- [Exercise aim]
Update the lines running from the start of the records through the line containing "stdout: 80 (kPa)", inclusive, so that "pressure gauge" becomes "manometer" and nothing else changes. Give those lines in full.

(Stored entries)

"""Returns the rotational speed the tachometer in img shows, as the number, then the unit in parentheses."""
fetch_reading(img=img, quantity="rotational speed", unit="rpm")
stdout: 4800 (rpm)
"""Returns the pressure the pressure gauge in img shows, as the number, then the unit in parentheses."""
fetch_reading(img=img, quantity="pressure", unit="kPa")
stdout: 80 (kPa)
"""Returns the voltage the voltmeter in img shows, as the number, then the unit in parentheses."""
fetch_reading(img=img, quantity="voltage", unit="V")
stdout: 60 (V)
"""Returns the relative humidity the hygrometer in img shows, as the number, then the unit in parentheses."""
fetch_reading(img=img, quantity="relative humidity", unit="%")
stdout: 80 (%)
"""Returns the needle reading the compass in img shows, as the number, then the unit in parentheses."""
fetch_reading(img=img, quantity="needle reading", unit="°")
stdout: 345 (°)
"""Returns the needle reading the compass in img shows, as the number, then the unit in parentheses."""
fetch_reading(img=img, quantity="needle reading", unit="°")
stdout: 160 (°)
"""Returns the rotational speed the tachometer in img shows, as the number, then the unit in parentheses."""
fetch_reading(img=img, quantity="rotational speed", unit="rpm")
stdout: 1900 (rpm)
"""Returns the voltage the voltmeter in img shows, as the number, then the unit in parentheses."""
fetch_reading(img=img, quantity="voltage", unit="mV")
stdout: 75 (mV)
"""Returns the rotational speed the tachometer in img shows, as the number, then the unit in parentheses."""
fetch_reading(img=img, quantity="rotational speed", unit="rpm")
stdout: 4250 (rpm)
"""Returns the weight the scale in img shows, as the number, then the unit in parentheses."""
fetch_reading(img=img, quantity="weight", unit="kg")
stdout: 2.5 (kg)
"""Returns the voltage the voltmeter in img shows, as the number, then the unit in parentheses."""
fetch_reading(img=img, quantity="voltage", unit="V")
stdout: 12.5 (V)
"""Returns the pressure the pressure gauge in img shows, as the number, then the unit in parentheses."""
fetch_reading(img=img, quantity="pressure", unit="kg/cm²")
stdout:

- [Solution to this task]
"""Returns the rotational speed the tachometer in img shows, as the number, then the unit in parentheses."""
fetch_reading(img=img, quantity="rotational speed", unit="rpm")
stdout: 4800 (rpm)
"""Returns the pressure the manometer in img shows, as the number, then the unit in parentheses."""
fetch_reading(img=img, quantity="pressure", unit="kPa")
stdout: 80 (kPa)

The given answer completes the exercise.